→ **Assigned task**
For this exercise, print only the lines from the one containing "### Modifying AI Behavior" through the end of the material below, exactly as given.

→ **Data to examine**

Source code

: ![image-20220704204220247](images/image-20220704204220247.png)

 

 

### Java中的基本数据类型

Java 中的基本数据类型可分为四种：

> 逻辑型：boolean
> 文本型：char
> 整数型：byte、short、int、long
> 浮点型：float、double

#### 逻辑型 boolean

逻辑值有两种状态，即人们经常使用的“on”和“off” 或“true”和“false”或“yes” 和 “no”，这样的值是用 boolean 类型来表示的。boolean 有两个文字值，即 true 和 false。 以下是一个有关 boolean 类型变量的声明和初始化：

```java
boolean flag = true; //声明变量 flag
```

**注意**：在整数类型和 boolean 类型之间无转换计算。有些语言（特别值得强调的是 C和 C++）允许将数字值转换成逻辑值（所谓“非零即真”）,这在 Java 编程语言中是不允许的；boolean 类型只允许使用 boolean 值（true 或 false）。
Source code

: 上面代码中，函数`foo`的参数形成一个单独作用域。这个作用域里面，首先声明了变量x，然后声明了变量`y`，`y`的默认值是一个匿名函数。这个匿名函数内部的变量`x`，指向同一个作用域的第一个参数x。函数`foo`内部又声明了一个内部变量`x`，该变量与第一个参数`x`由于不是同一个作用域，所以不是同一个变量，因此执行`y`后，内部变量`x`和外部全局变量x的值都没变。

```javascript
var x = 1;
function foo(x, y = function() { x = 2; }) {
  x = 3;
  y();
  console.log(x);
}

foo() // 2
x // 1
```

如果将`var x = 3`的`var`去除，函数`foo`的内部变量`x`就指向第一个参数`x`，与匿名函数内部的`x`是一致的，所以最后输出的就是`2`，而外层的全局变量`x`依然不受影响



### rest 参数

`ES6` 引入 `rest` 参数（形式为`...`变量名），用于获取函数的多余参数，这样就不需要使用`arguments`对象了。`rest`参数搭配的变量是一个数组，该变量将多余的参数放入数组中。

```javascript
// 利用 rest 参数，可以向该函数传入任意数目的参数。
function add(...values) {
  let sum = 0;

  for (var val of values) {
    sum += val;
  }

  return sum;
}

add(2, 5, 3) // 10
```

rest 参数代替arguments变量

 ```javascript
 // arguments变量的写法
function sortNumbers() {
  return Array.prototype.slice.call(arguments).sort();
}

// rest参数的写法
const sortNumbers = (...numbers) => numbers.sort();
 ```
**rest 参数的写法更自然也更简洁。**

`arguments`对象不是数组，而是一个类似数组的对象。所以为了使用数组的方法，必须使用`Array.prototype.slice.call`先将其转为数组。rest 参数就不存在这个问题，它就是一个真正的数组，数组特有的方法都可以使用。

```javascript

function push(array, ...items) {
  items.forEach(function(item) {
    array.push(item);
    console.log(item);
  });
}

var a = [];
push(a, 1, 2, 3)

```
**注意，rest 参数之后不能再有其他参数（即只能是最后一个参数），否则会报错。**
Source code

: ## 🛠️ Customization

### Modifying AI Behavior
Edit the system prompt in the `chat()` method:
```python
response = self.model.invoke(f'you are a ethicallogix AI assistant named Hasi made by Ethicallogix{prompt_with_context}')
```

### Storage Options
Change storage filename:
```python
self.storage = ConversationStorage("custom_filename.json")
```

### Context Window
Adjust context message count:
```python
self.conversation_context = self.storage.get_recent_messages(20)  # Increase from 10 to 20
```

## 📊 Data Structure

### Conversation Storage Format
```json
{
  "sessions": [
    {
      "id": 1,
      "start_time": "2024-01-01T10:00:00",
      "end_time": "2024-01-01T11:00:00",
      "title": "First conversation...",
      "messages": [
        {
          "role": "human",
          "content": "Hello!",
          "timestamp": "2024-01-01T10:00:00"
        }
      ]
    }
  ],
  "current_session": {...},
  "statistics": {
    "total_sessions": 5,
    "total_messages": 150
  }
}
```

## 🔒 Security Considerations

→ **Written answer**
### Modifying AI Behavior
Edit the system prompt in the `chat()` method:
```python
response = self.model.invoke(f'you are a ethicallogix AI assistant named Hasi made by Ethicallogix{prompt_with_context}')
```

### Storage Options
Change storage filename:
```python
self.storage = ConversationStorage("custom_filename.json")
```

### Context Window
Adjust context message count:
```python
self.conversation_context = self.storage.get_recent_messages(20)  # Increase from 10 to 20
```

## 📊 Data Structure

### Conversation Storage Format
```json
{
  "sessions": [
    {
      "id": 1,
      "start_time": "2024-01-01T10:00:00",
      "end_time": "2024-01-01T11:00:00",
      "title": "First conversation...",
      "messages": [
        {
          "role": "human",
          "content": "Hello!",
          "timestamp": "2024-01-01T10:00:00"
        }
      ]
    }
  ],
  "current_session": {...},
  "statistics": {
    "total_sessions": 5,
    "total_messages": 150
  }
}
```

## 🔒 Security Considerations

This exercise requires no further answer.